Questo saggio ricostruisce il progetto sveviano dal quale deriva la figura del protagonista, Alfonso Nitti: una proiezione autobiografica deformata, perché mutilata ‘sperimentalmente’ di una componente essenziale della personalità di Svevo-Schmitz, ossia della filosofia di Schopenhauer. Privo della «luce» di quella filosofia Alfonso Nitti attraversa momenti cruciali dell’etica pessimistica (un trattato sulla morale, la rinuncia alle passioni, il duello) fallendo immancabilmente le sue scelte: fino a cercare la ‘liberazione’ nel suicidio.
Una lettura così orientata del testo sveviano comporta una valutazione completamente rinnovata del contesto filosofico, culturale e ideologico in cui collocare Una Vita (che apparve invece a Montale come impossibile da «inserire esattamente [...] nel quadro del suo tempo»); delle sue fonti, soprattutto La gioia di vivere di Zola e la Malattia del secolo di Nordau; della saldatura operata, nel progetto sveviano, tra il pessimismo schopenhaueriano e il Romanzo sperimentale di Zola.
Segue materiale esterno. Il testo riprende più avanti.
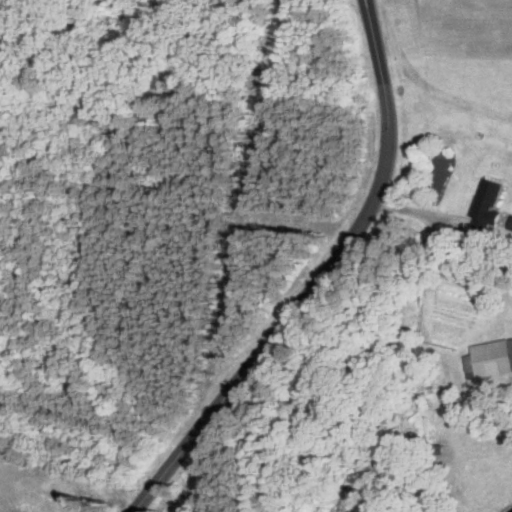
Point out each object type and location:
building: (490, 203)
road: (320, 277)
building: (490, 358)
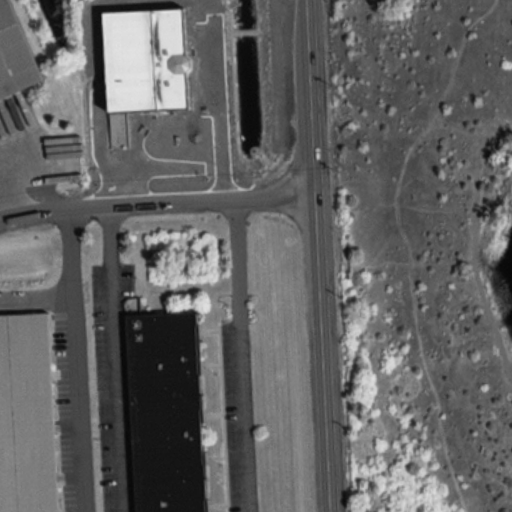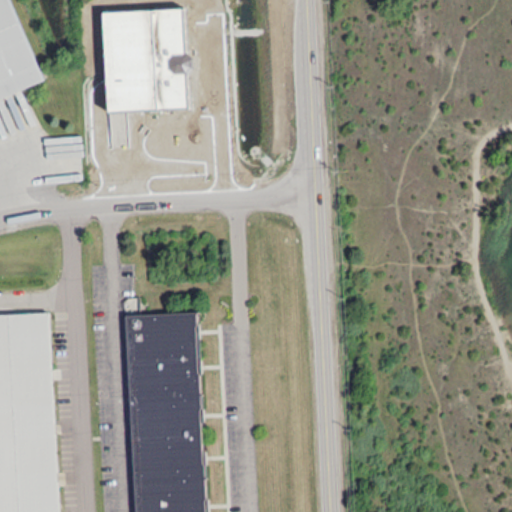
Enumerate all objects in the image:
building: (15, 53)
building: (147, 58)
road: (181, 112)
road: (21, 178)
road: (156, 202)
road: (459, 208)
road: (424, 209)
road: (474, 243)
road: (407, 244)
park: (424, 249)
road: (317, 256)
road: (487, 261)
road: (395, 262)
road: (36, 300)
road: (502, 318)
road: (115, 358)
road: (242, 358)
road: (74, 361)
road: (510, 368)
building: (167, 411)
building: (27, 413)
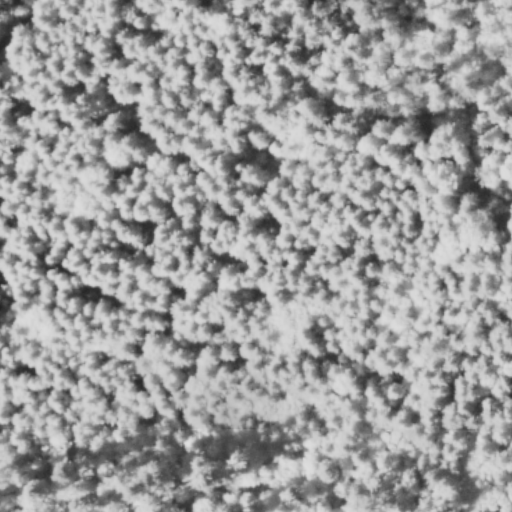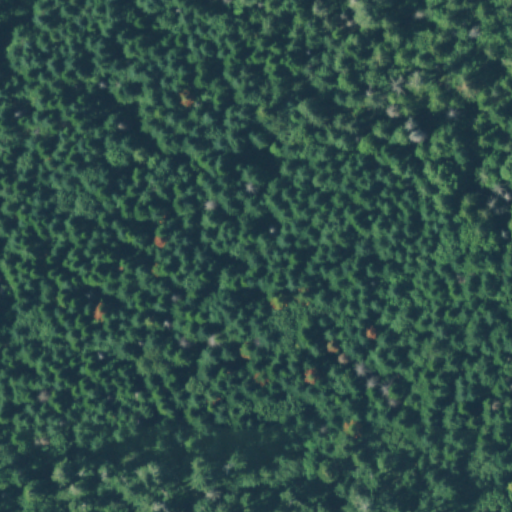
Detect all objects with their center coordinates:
road: (12, 14)
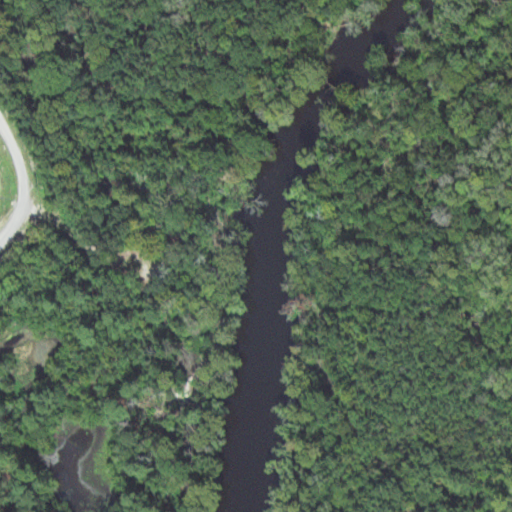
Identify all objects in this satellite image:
road: (18, 182)
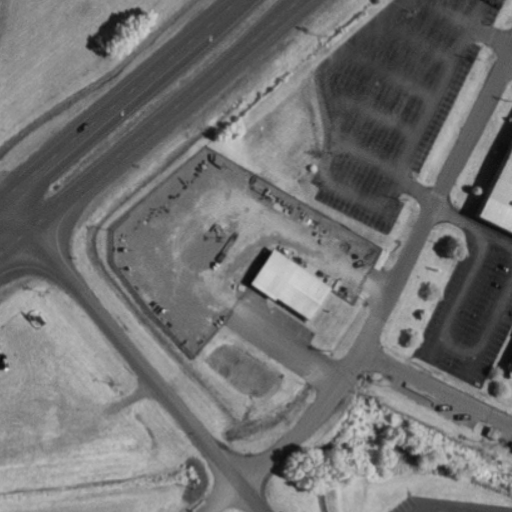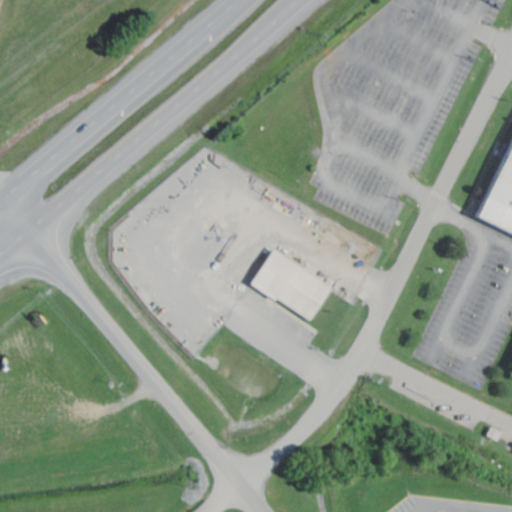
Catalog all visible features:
road: (119, 102)
road: (155, 133)
building: (500, 197)
road: (1, 199)
building: (289, 286)
road: (398, 286)
road: (133, 356)
road: (227, 499)
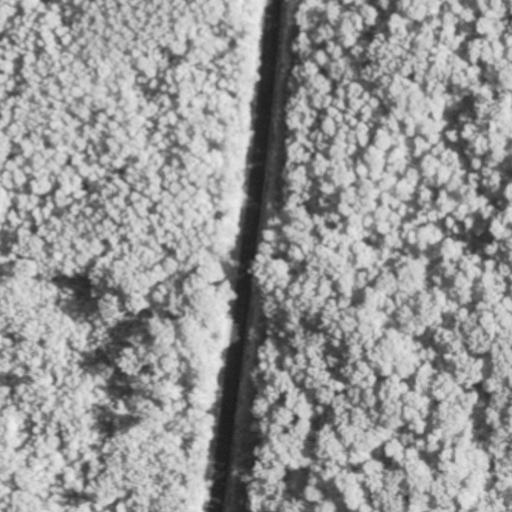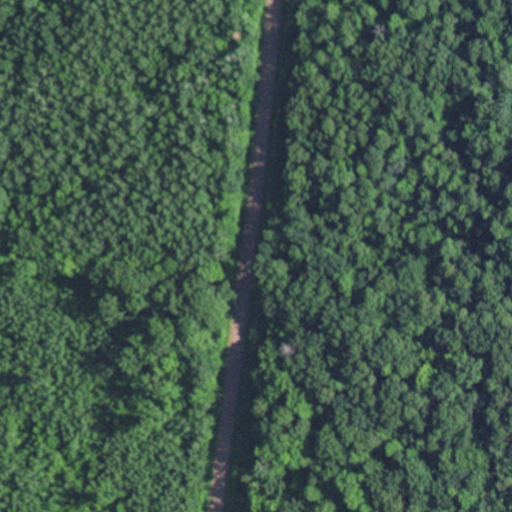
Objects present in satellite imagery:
road: (246, 256)
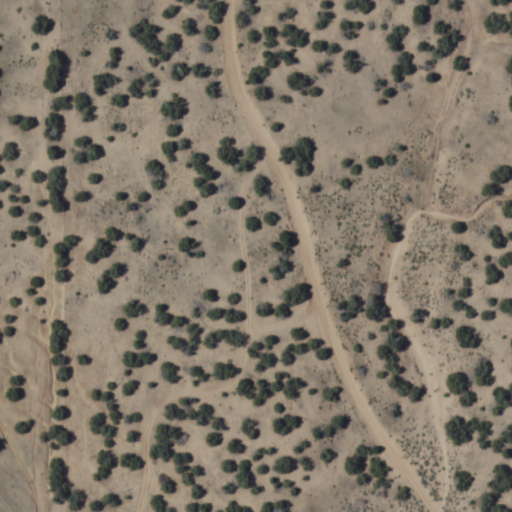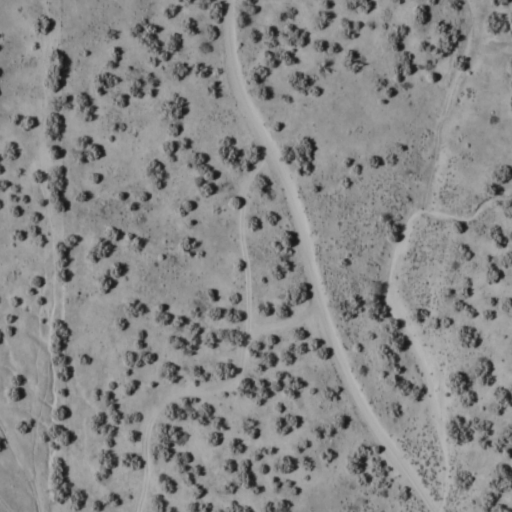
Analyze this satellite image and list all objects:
road: (306, 263)
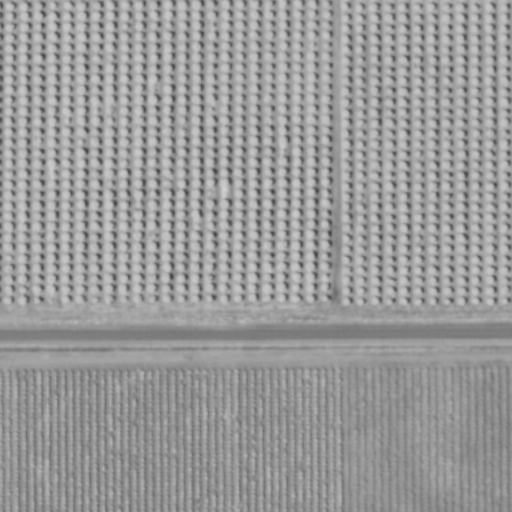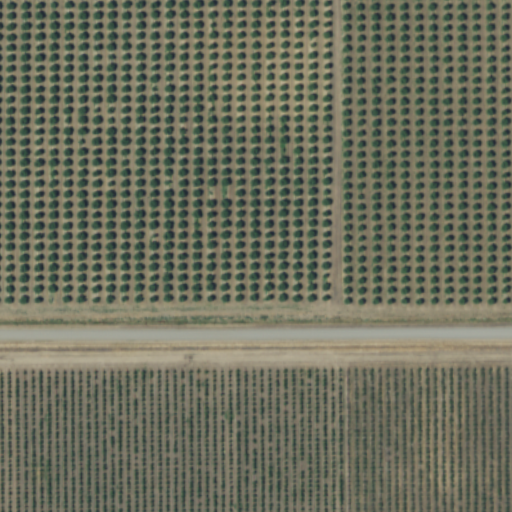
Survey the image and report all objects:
road: (256, 327)
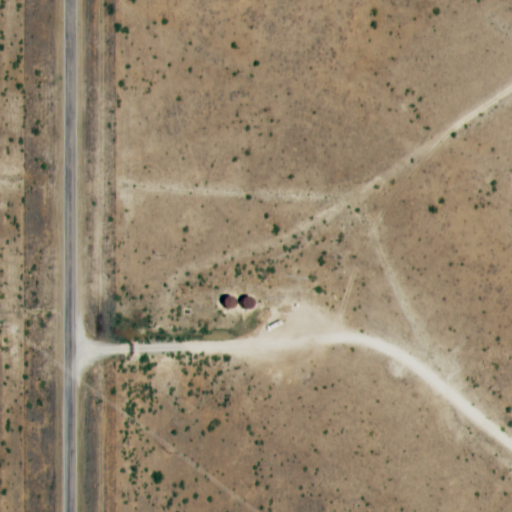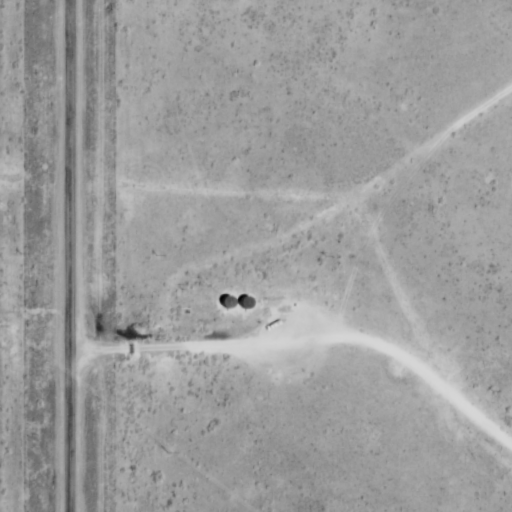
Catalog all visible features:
road: (291, 188)
road: (70, 255)
road: (320, 340)
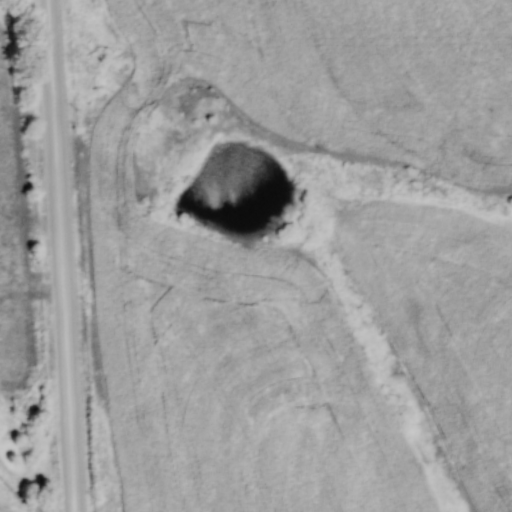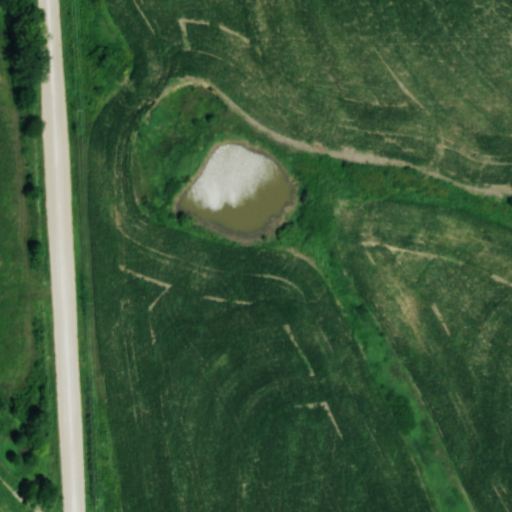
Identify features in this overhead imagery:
road: (61, 256)
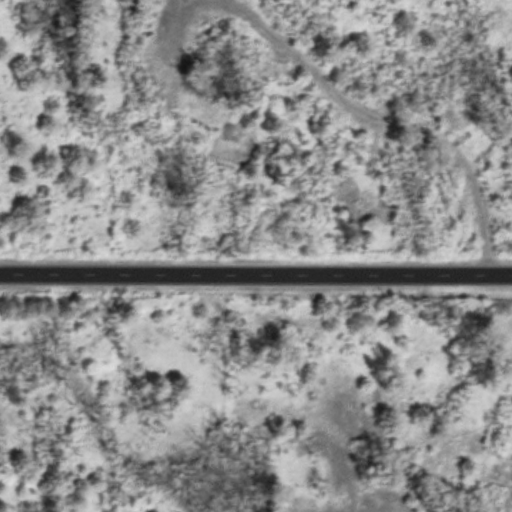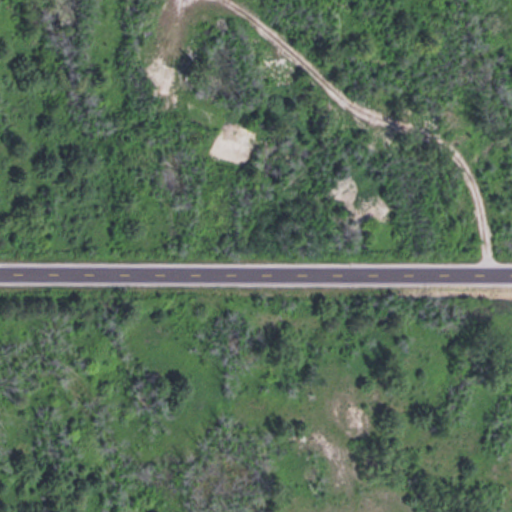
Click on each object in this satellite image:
road: (378, 121)
road: (255, 266)
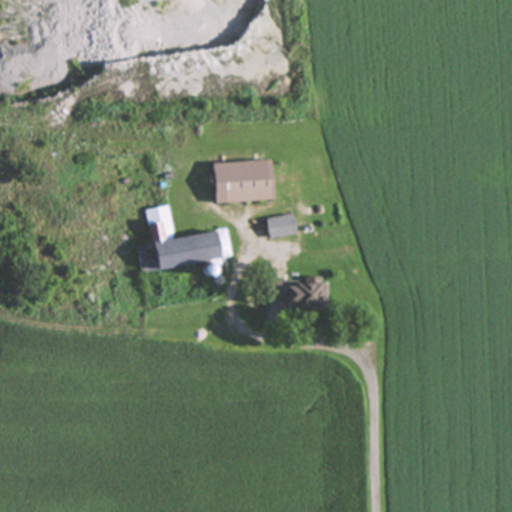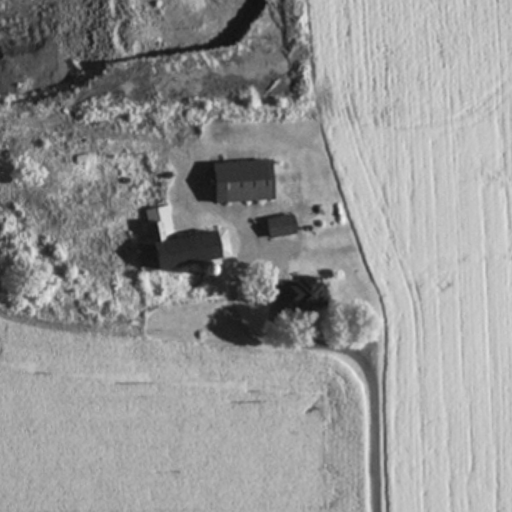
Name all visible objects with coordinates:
quarry: (148, 69)
building: (238, 182)
building: (239, 182)
building: (278, 226)
building: (278, 227)
building: (179, 242)
building: (180, 243)
building: (293, 295)
building: (294, 295)
road: (375, 356)
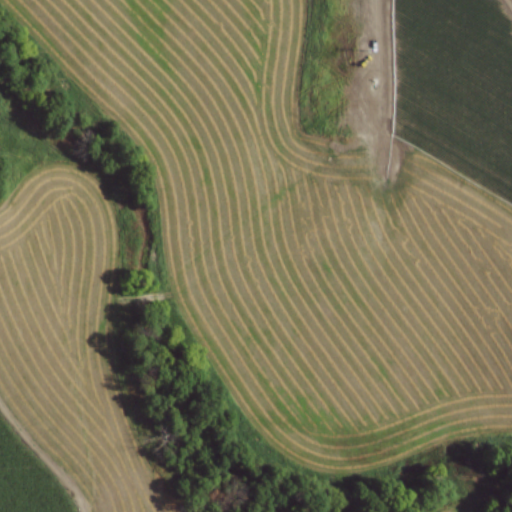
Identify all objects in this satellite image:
road: (381, 56)
crop: (326, 208)
crop: (61, 354)
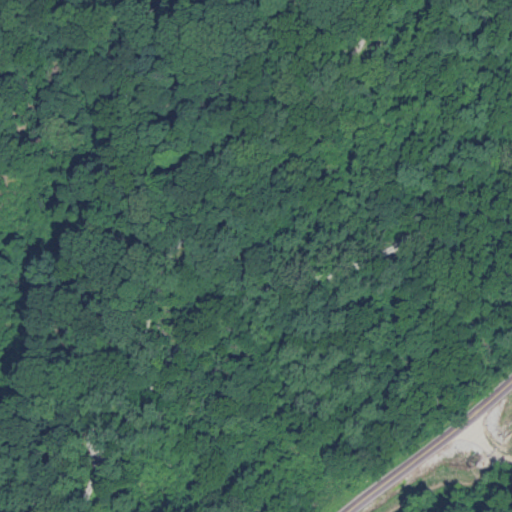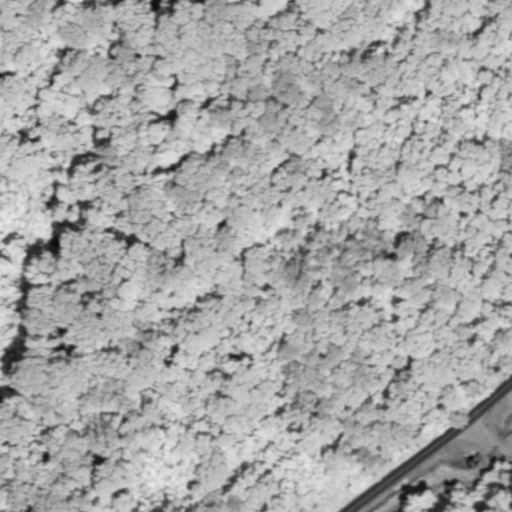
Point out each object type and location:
road: (419, 35)
road: (427, 446)
road: (483, 446)
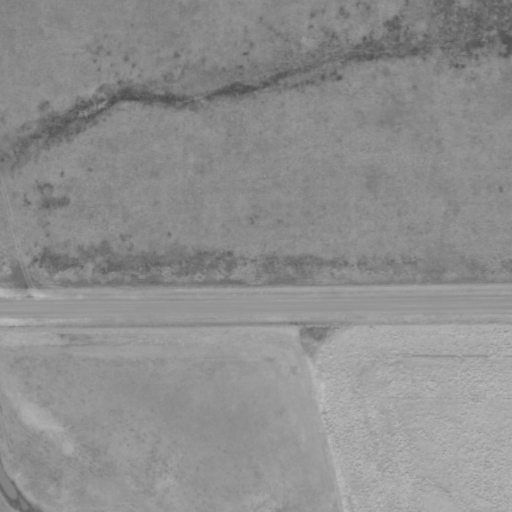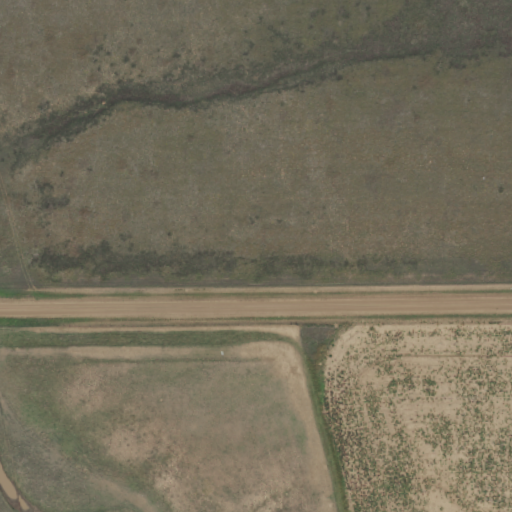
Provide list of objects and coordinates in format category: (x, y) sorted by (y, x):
road: (256, 303)
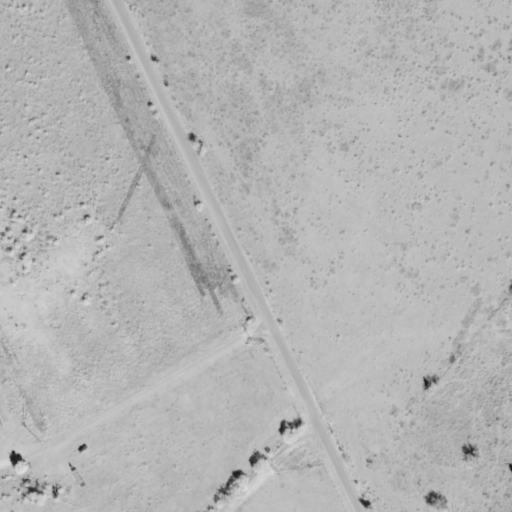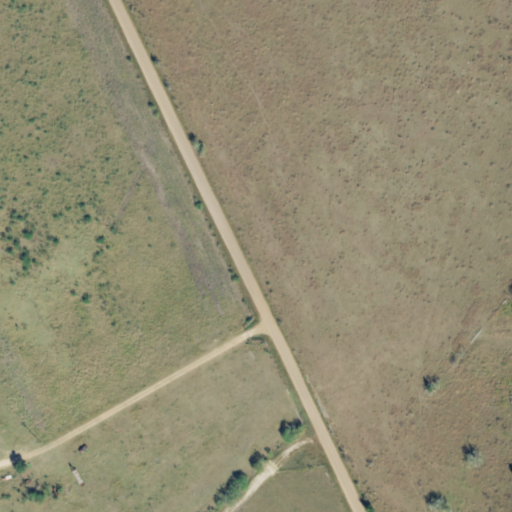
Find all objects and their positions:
road: (241, 255)
road: (134, 414)
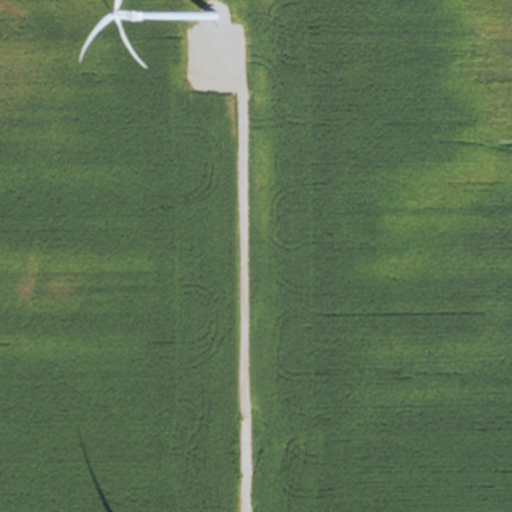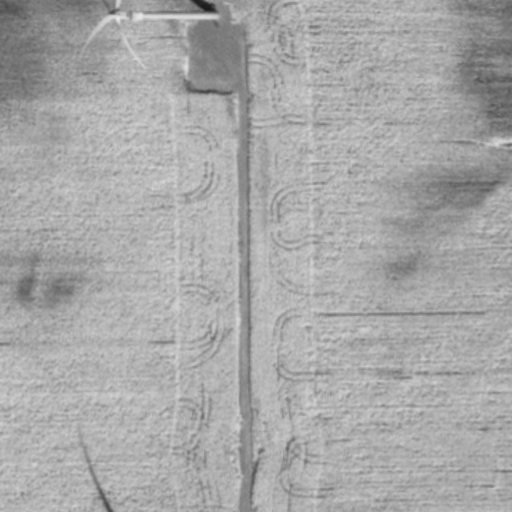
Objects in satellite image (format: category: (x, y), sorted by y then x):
wind turbine: (212, 21)
road: (243, 267)
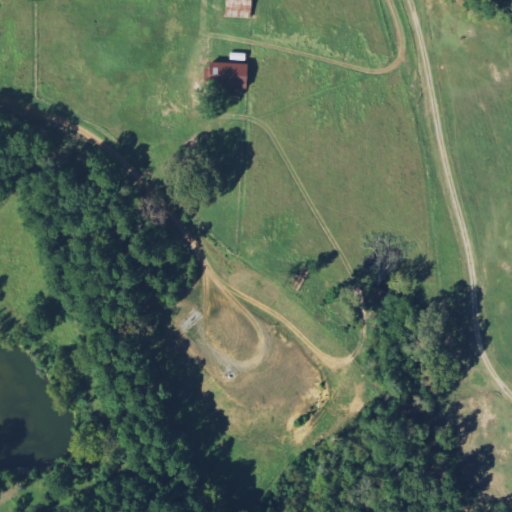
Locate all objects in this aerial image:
building: (241, 8)
building: (231, 76)
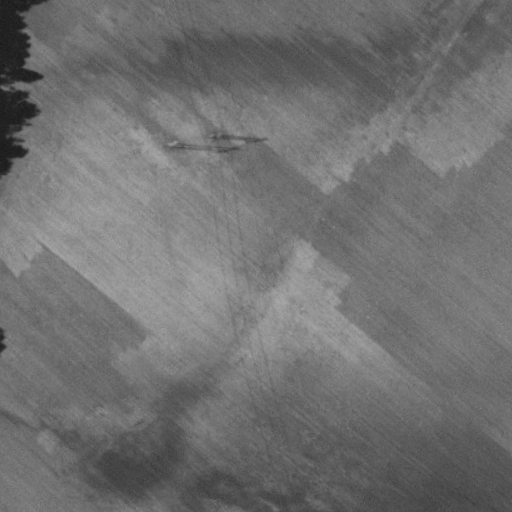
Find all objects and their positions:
power tower: (218, 136)
power tower: (175, 142)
E impone anche, assieme ad un riesame dell’‘ebraismo’ sveviano, la rinuncia alla categoria critica dell’‘inettitudine’.
Luca Curti insegna Letteratura italiana nell’Università di Pisa. Si è occupato – oltre che di Svevo – di Dante, Folengo, Parini, Carducci; di storia filologico-letteraria dell’Ottocento; di teoria del comico. È condirettore della «Nuova rivista di letteratura italiana».